In the 2nd plot in the grid, the increase in monthly payment helps the credit score and more so for the relatively more risky borrowers in “Not Displayed” income range category, which shows a sharper rise in credit scores. From the line plots it can also be seen that different income ranges are able to afford monthly payments proportional to their earning capacity and the curves stop plotting beyond a particular monthly payment, for e.g. the 10,000+ goes farthest while 25-50k income range goes only upto about 1200.

Plot Three

Description Three

In this plot I try to relate the credit score with loan ages. In the bivariate plot analyis I observed that after an age of 60 months, which is the maximum term for loan age the credit scores dropped sharply. In this plot I have further segmented the loans by credit rating and also for different income ranges. Interesting to note is the pattern of fall of credit scores for different credit ratings. The decline is sharper for B, C, D, E and HR in the order, specifically when they are part of 0, Not displayed or Not emploed income range categories. In the income ranges from $50,000 to over $100,000 we see a consistency in the curves of different credit ratings tightly grouped together and falling as the loans become ast due.


Reflection

This has been quite an overwhelming exercise of trying to find relationships among diferent features of a dataset using plots, given that there are 81 features to be analysed. The size of dataset which has more than 110,000 records is large enough to help me find patterns without feeling the need for more data to analyze which can be the case sometimes with smaller datasets. Although the high number of records can also throw some crazy outliers. I have tried to find factors affecting the credit scores of borrowers based on my past understaning of this subject and reconfirming those assumptions during analysis of this dataset. Although it will require much more reverse engineering process to know the recepie with all the ingredients and proportions of all the features required to determine the credit score.

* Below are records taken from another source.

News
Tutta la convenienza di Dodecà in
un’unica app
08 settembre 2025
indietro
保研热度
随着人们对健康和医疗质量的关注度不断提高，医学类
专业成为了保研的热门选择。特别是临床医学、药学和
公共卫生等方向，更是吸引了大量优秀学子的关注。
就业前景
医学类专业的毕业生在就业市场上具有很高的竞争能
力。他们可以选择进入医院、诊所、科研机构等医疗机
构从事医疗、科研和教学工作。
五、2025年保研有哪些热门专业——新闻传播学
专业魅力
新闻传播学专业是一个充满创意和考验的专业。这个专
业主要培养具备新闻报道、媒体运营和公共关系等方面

To summarize my process in this analysis was to categorize the 81 variables into broader categories and then create a list of variables that I would use, analyze them individually and then in pairs or triplets to lead me to intresting insights. In the process I created more features, experimented with different plot types and documented my findings. There is still a lot more that can be done with the data and I think I have just touched the surface.

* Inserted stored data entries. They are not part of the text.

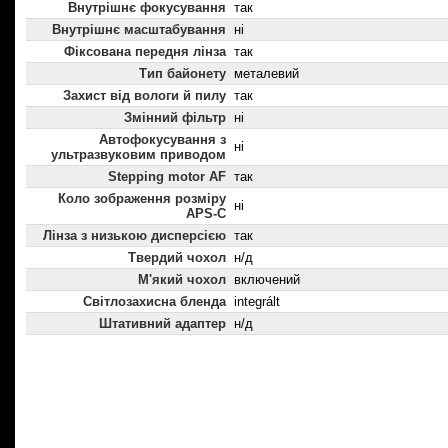
Внутрішнє фокусування
так
Внутрішнє масштабування
ні
Фіксована передня лінза
так
Тип байонету
металевий
Захист від вологи й пилу
так
Змінний фільтр
ні
Автофокусування з
ні
ультразвуковим приводом
Stepping motor AF
так
Коло зображення розміру
ні
APS-C
Лінза з низькою дисперсією
так
Твердий чохол
н/д
М'який чохол
включений
Світлозахисна бленда
integrált
Штативний адаптер
н/д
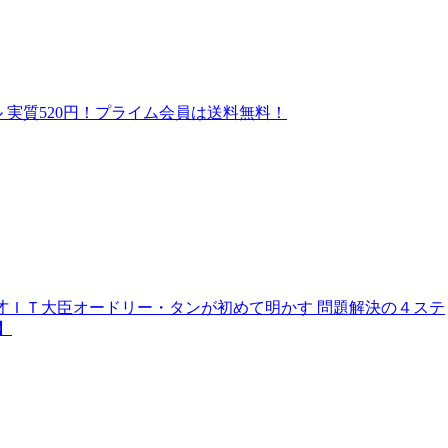
ル 実質520円！プライム会員は送料無料！
、天才ＩＴ大臣オードリー・タンが初めて明かす 問題解決の４ステ
】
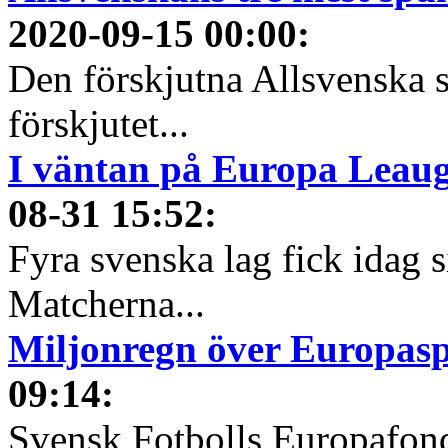
2020-09-15 00:00
:
Den förskjutna Allsvenska 
förskjutet...
I väntan på Europa Leauge
08-31 15:52
:
Fyra svenska lag fick idag 
Matcherna...
Miljonregn över Europas
09:14
:
Svensk Fotbolls Europafond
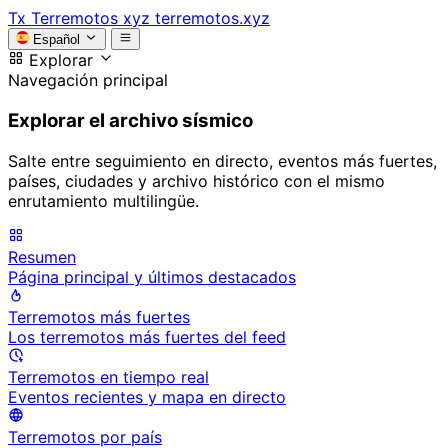
Tx
Terremotos xyz
terremotos.xyz
Español
Explorar
Navegación principal
Explorar el archivo sísmico
Salte entre seguimiento en directo, eventos más fuertes,
países, ciudades y archivo histórico con el mismo
enrutamiento multilingüe.
Resumen
Página principal y últimos destacados
Terremotos más fuertes
Los terremotos más fuertes del feed
Terremotos en tiempo real
Eventos recientes y mapa en directo
Terremotos por país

Even though I limited my number of variables to analyze to about 10, still the number of combinations that can be analyzed is enormous and this is where some technique like principal component analysis and feature selection and reduction with the help of machine learning algorithms can be of great help. Handpicking features for analysis would require a great amount of intuition about the data which can only come after working with the data for a considerable amount of time.

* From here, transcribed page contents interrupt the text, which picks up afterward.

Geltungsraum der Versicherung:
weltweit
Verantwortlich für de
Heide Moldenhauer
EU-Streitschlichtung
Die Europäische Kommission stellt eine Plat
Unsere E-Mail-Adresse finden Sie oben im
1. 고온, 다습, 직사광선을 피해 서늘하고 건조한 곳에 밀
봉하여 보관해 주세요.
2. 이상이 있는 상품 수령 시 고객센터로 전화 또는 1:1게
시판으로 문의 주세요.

For further analysis I would try to work with loan origination dates to see the trends of multiple variables over a period of time. Also can be factored in, the economic events during the period these loans were being serviced. I have also ignored the investor side of the story, who or how many people are investing and how much. What kinds of profits or losses they are experiencing. As an overall measure we can also come up with a meature of how successful the Prosper platform has been, is the rising volumes of loans is a good enough measure for success or whether is certainly creating a win-win situation for all the stakeholders in the arena.